The message is: we have reached a stage of e-community policing to the extent that it compelled the kidnappers to surrender the child.

Also learnt is that e-community keeps the police under pressure to keep at it. They, therefore, remained focused.

However, to ensure crime prevention, the police must regularly upgrade technology and have overlapping cameras with better night vision lens. Also, to ensure better municipal lights where families and all others visit at night in particular.

Drug abuse in Punjab

Now the second issue: the challenge of drug abuse in Punjab. I am aware that thousands are being rounded up daily by the state police for drug abuse, peddling, or trafficking. The treatment centres are overflowing. The courts are overwhelmed. The prisons, too, are full of drug addicts and drug peddlers. The Punjab chief minister is believed to be taking personal interest in closely reviewing the progress being made in this area.

But my concern is -- after care. Rehabilitation and future prevention.

And a very convincing method came from Aamir Khan’s TV programme Satyamev Jayate: reaching out to the youth through sports.

If the police, education authorities, schools, colleges, universities, village pradhans, even civil society groups, individually and collectively, enable sports competitions, beginning with villages and educational institutions, will the youth easily slip into drugs? The youth need energetic outlets! What could be better than team sports?

All the police have to do is have periodic meetings in different villages to encourage sports. Even play with them. Punjab can afford to get a football for the boys. Encourage them to play! It’s a team sport. And Punjab villages have grounds to play.
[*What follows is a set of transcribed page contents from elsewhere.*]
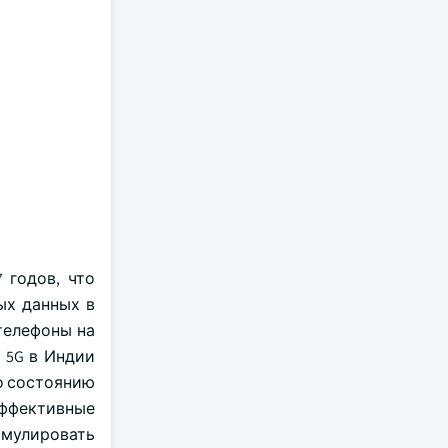
 годов, что
ых данных в
 телефоны на
а 5G в Индии
о состоянию
эффективные
имулировать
And then in such forums, the police can inform residents to report to the control room (toll-free, 181) of any drug consumption or sale!

Community support

This control room is not a police control room but outsourced to civilian management. They record each call, pass it on to respective seniors and then cross-check on action taken and revert to the complainant to check the satisfaction level. This then is reviewed again at higher levels.
They also have Saanjh centres where one can walk to record a complaint.

All this needs is community policing support and understanding now, if Punjab has to get its youth back – healthy and fit cops; army jawans, hockey champions, athletes, and hard-working agriculturists and other professionals.

Jhanvi was recovered thanks to the e-community crusade, besides all other support.

Punjab, too, will recover from drug abuse or sale by a community crusade with technology support!
We in India just have to take up crime prevention and other relevant causes specific to our areas as movements such as Swachh Bharat and Surakshit Bharat, and create a culture of cleanliness and security through community involvement. Only then will the aspiration of ‘Sabh ka Saath’, ‘Sabh ka Vikas’ and ‘Sabh ka Sudhaar’ be achieved!